Check the values for variables that are site-specific (such as SYSTEM_TOKEN) as well.
Logs (cluster nodes): /var/log/cerebro/deployment-manager.log
An EMR cluster failure is usually due to node configuration issues or services not starting (often security credentials). To verify the cluster is running, execute the following command from the shell on the DM node:
/opt/cerebro/cerebro_cli clusters list
The output of a healthy cluster looks something like this:
$ /opt/cerebro/cerebro_cli clusters list description id name numNodes numRunningServices owner statusCode statusMessage type ------------- ---- ------ ---------- -------------------- ------- ------------ --------------------- ------------------ 36 080_c1 2 7/7 admin READY All services running. STANDALONE_CLUSTER
If the statusMessage returns something other than "All services running."

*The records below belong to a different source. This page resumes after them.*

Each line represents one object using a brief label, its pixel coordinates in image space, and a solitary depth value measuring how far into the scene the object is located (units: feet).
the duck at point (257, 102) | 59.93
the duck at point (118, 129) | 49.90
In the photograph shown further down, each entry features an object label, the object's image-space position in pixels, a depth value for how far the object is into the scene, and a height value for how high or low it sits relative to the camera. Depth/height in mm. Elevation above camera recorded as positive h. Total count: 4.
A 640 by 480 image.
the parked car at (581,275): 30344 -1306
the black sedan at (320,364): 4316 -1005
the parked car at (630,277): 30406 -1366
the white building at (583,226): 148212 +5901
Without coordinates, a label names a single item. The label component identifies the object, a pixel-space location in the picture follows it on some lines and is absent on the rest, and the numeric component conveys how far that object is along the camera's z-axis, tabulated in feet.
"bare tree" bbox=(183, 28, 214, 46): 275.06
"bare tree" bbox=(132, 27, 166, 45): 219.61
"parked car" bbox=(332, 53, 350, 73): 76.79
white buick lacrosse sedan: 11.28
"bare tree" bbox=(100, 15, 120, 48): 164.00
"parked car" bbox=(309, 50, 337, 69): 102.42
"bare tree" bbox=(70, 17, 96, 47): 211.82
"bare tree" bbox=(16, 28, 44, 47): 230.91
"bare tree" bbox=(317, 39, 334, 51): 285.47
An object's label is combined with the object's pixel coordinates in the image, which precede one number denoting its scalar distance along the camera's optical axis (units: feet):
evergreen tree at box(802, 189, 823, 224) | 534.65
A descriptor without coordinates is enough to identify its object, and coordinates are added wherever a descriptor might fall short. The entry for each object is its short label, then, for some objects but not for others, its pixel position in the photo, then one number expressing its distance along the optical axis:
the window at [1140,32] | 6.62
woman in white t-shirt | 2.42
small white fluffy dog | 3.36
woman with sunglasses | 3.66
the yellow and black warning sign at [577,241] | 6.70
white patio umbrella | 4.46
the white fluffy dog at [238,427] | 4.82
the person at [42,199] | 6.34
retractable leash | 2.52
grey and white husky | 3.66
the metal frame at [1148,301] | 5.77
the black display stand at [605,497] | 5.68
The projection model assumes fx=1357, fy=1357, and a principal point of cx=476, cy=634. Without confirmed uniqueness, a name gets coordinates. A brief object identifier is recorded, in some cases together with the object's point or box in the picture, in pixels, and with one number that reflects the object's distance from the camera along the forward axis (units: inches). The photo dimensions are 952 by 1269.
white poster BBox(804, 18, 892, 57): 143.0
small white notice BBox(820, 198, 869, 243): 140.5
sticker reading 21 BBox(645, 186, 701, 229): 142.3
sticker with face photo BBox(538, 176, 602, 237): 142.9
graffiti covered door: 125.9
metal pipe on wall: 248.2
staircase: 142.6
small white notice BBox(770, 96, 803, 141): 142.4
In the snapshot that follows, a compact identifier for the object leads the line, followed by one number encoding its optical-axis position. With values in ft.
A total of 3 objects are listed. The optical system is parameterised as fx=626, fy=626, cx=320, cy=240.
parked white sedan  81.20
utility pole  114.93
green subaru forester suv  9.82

- Identify host:ports of CDAS services.
/opt/cerebro/cerebro_cli clusters endpoints <id>
- Determine the EC2 instances that constitute the cluster.
/opt/cerebro/cerebro_cli clusters nodes <id>
- Note: One of these nodes does not run any ODAS services, as it is the Kubernetes master. To confirm the identify this node, run the following command against the node running no services. Only one node will report "isMaster": true.
/opt/cerebro/cerebro_cli agent <node_ip_address> kubernetes-info
- If you suspect Kubernetes is at fault, refer to the following link for troubleshooting advice.
ODAS Cluster - Service Containers
Logs: in service containers. See below.
If the service is running, point your browser to the WebUI endpoint of the problematic service. This will give you information about the host, the OS, and the process. It also provides access to the configuration, logs, and service metrics.
To collect this information manually:
- Log into the Kubernetes master node.
- ssh to a host of the failing service. By default, there is one planner service (running only on one node) and multiple workers (one per cluster node).
- Run the command docker images. Ensure that the service docker image has successfully loaded. For example, a CDAS docker image will have a name like "cerebro/cdas".
- Run docker ps and confirm that the service is up. Note the Okera/Cerebro canary service (which runs on every node) is intended to test a basic container configuration.